Set daily priorities and celebrate small victories. There’s only so much time in the day and so much energy one can exert on academic work. With COVID-19, I find my attention span cut shorter than usual. I try to focus on 2-3 tasks I can accomplish a day. Sometimes, this means breaking down larger items on my to-do list into more manageable pieces. I’ve also heard of people having success working for a set duration of time rather than being task oriented.


Contribute where I can, but focus on current work. Inspired in part by a recent Twitter thread from Dr. Atheendar Venkataramani, I’m trying to contribute where I can, but focus most of my efforts on current work. As a public health professional, I feel compelled to help with pandemic control efforts while acknowledging that I’m not an infectious disease expert, and there are people more well-equipped than I am to tackle some of these challenges. I don’t need to become an expert on COVID-19. Instead, I’m focusing on what I add as a health disparities researcher and guiding family and friends to accurate information. As a student, I still need to prioritize making progress on my degree.

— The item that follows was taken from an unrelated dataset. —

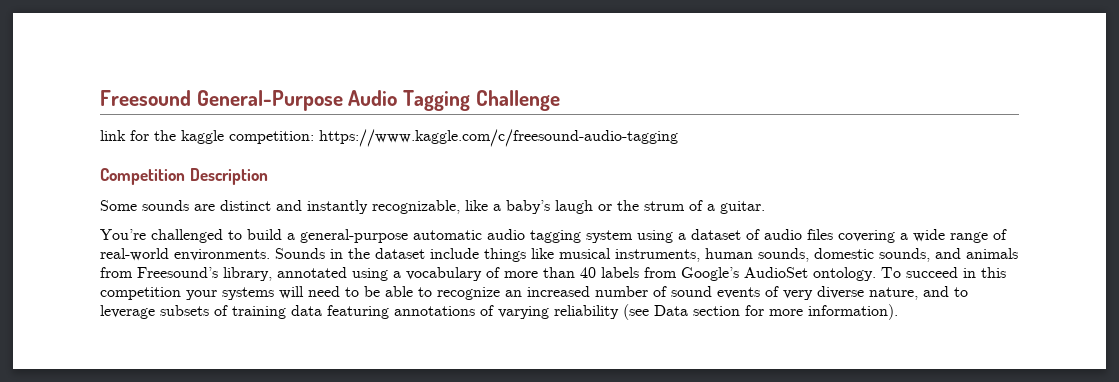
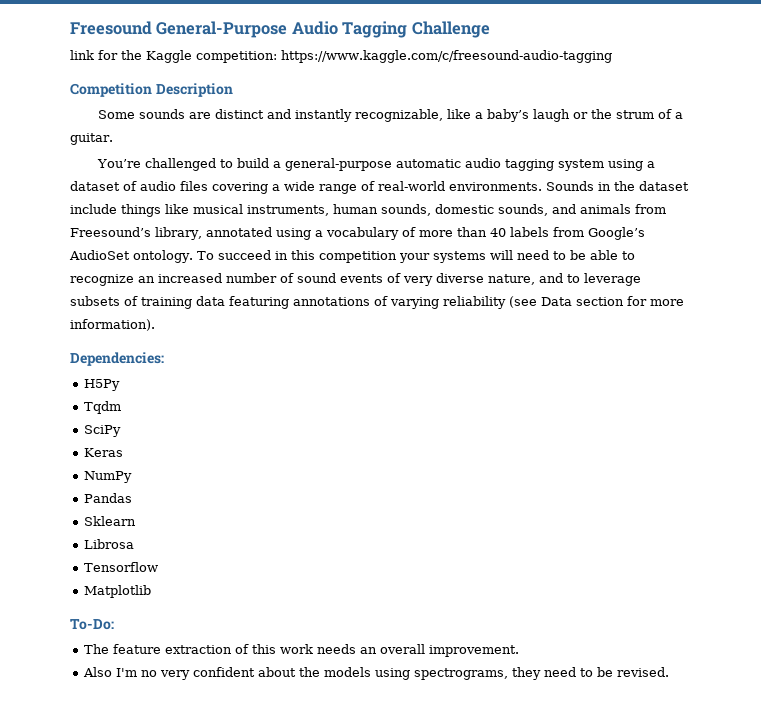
[181,130,224,144] kaggle -> [146,50,192,63] Kaggle
(898, 312) none -> [70,352,164,366] [84,379,121,391] [84,401,122,414] [84,425,122,437] [84,448,124,457] [84,471,133,483] [84,493,133,503] [84,516,137,526] [84,539,135,549] [84,562,159,572] [84,585,152,598] [70,619,114,630] [84,644,520,657] [83,667,670,680] // Dependencies: // H5Py // Tqdm // SciPy // Keras // NumPy // Pandas // Sklearn // Librosa // Tensorflow // Matplotlib // To-Do: // The feature extraction of this work needs an overall improvement. // Also I'm no very confident about the models using spectrograms, they need to be revised.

Lastly, I validate my emotions. I’ve felt conflicted at times about being anxious about COVID-19 when I recognize that I have so many advantages. I’m privileged to be able to work from home, to be spending this time with supportive family members, and to have some measure of job security. I don’t take any of these things for granted. The fear and anxiety many of us are feeling are real natural responses to the ways COVID-19 has disrupted our lives; burying these feelings is harmful to our mental health. I’ve found comfort in some of the coping strategies shared by the Time’s Up Foundation.


I suspect it will take a while for us all to settle into a new routine (that none of us asked for). I’m a planner, and I wish I could look into the future and know how this pandemic might change my graduation timeline or influence my job search. While I can’t know what the future holds, I’m trying to control what I can and adapt where necessary.